A massacre – a popular word and no less emotive describes what happened, a river of “black blood” flowed in the hands of good people no less. 

Cash’s view can only be expressed from a white Australian perspective. From the Aborigine perspective, it’s not guilt. It is anger, hurt and loss against two centuries of humiliation, dispossession and indifference. 

These raw human feelings of guilt and anger are self-consuming. Nothing good comes of consuming oneself. 

In Cash’s case, the three words that sold him into thinking this way are “racist by association”.  It was a popular phrase used by Aborigine elder Jo Willmott in a workshop that Cash attended, to describe the advantages gained by non-indigenous Australians at the expense of indigenous people. 

Cash had no idea he was a racist and now sees himself as one by association by just being white. He is not alone in that way of thinking.  There is a wholesale call from across Australia for the day of national celebration to be changed from January 26. 

Indigenous musician Dan Sultan is one who wants a date change because of the “genocide at Sydney Cove”. Australia Day on January 26 he says, is a day for European Australians. 

He wants an Australia day for all, “Aboriginals, non-Aboriginals, immigrants” all living together in harmony in beautiful and free Australia. 

On the other hand, and from an unexpected corner in the voice of indigenous champion and boxer Anthony Mundine comes some deep wisdom. In an interview in 2016 with news.com.au, Mundine said that indigenous history has been really bad but the present situation of where Australia is a country must guide the future. 

Mundine prefers to keep January 26 as the national day. In his mind the day is sacred and there needs to be a dual sacramental framework around it, that of mourning and celebration. 

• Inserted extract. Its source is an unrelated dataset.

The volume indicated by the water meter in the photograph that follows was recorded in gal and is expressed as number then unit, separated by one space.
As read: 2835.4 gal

First, the remembrance aspect in the morning to mourn what happened to indigenous Australians and in the afternoon there is a celebration of unity and harmony of Australia today. 

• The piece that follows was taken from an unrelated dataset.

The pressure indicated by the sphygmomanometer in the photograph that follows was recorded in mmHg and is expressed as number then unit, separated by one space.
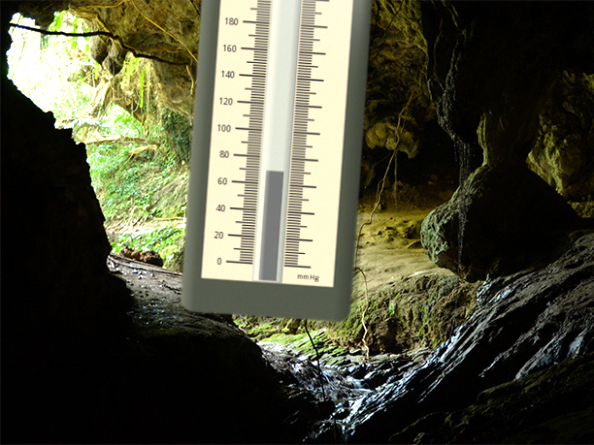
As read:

This is on the premise, for Mundine and Sultan that the terrible history will continue to destroy long into the future if anger and hurt remain its guiding force for indigenous Australians. 

Later in the night as the concert was coming to a close, Murisia took the stage again to sing the timeless words of We are Australia (Seekers, 1994). 

I came from the dream-time

From the dusty red-soil plains

I am the ancient heart

The keeper of the flame

I stood upon the rocky shores

I watched the tall ships come

For forty thousand years I’ve been

The first Australian

I came upon the prison ship

Bowed down by iron chains …

A convict, then a free man

I became Australian

There are five other beautifully worded verses. Murisia of Dutch descent was born in Brisbane – she is one of many who have come from all lands on earth to live in that great land. She sings, “I am, you are, we are Australian”

This is the Spirit of Australia desired, but not yet prevailed, by all today. There is nothing that can be done to do away with the past. 

Only the future can be fixed, once the errors of the past are understood and remedied. So long as the shackles of history do not encumber us nor guilt by association confuse the course to a new and greater Australia.